The funerals would be in a few hours, so I decided to get ready. I had a change of clothes in here previously, so it would be easy to change in to. I got in the shower, and didn't come out till Drew knocked on the door. "Emily? You alright in there?"

It sounded as if he had been crying. "Yeah!" I yelled over the water. "Can I come in?" he asked. I nodded like an idiot, knowing he couldn't see me. My face turned red, but luckily it didn't last. "Yes Drew," I said. I heard the door open, then his voice again.

"I appreciate everything that you've done for me," he said. I held back tears; then again, it wouldn't have mattered since I was in the shower. "Drew, I just did what I could," I replied. "You did a lot more than you know you did. You nursed my sister when she broke her leg, you helped my brother with his dating problems. You saved my life by risking yours. Without you, I don't know where I'd be."

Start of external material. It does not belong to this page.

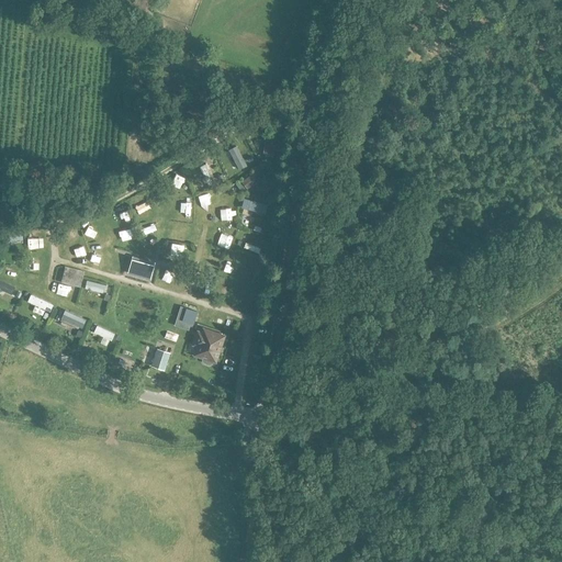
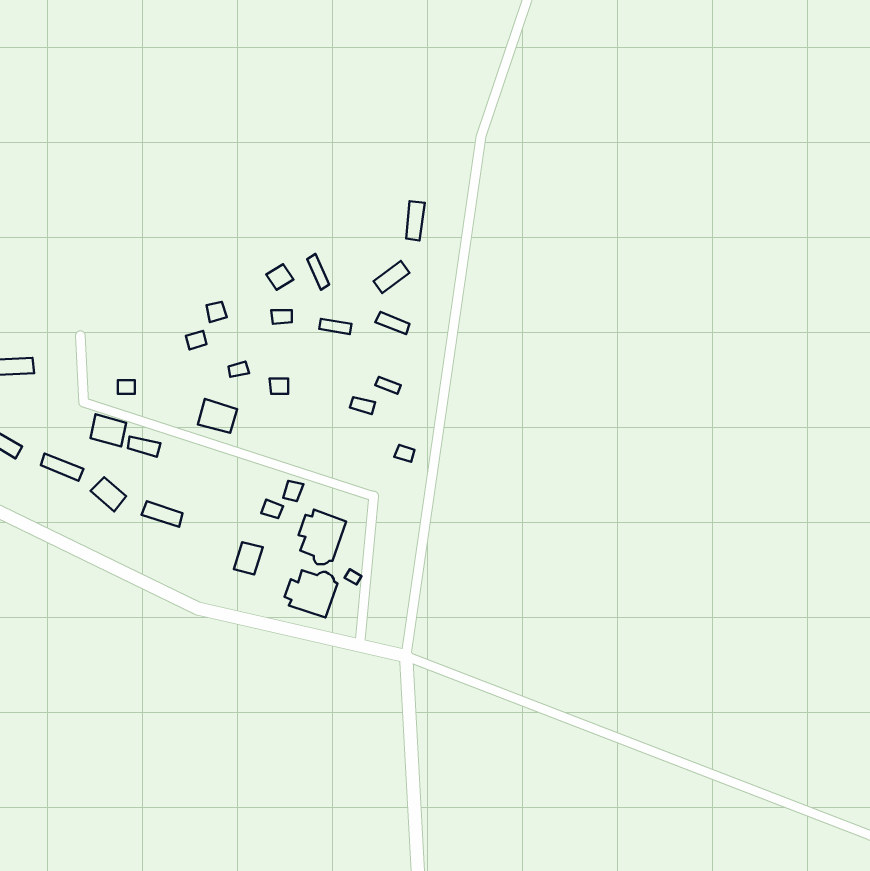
building: none -> [284,570,337,618]

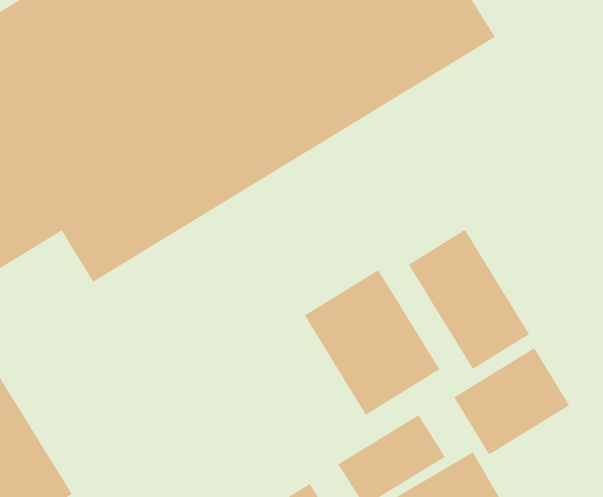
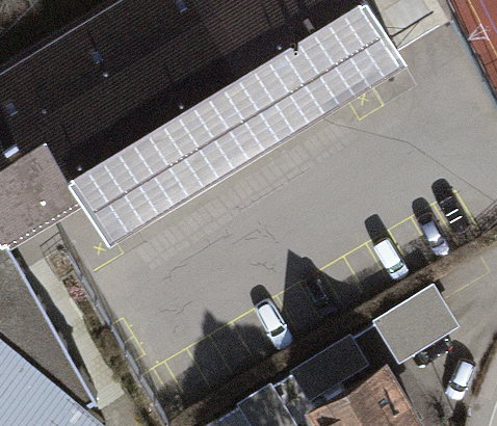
building: [408,229,530,370] -> none
building: [304,269,440,416] -> none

I noticed he was crying now. I turned the water off, and quickly grabbed the towel on the toilet seat, wrapping it around me. I turned to face my boyfriend, who looked so distraught. I then hugged him, and I bet it lasted five minutes at least.

"Drew, I did all of that because that's the type of person I was. I still am that person, for I won't change that part of me. I helped you, your siblings, Daisy, Alex, even John when he was upset. I know times are tough now, but just know they all are looking down on you. You carry their legacy just as much as I do. Don't forget that," I told him after we parted.

"Y-You're right. I love you Emily Evans," he said. He stepped forward and kissed me deeply, which I gladly kissed him back as deeply. All these emotions, and the funerals haven't even started yet. We parted again, both blushing furiously.

"I guess I should get dressed," I chuckled. "You still look beautiful though. Clothes or no clothes," he joked. I gave him a playful shove. "Just go get ready mister," I told him, trying to cover my blush. "Yes ma'am," he saluted. I saw him leave as I started to dry myself off. These funerals are going to be a trainwreck.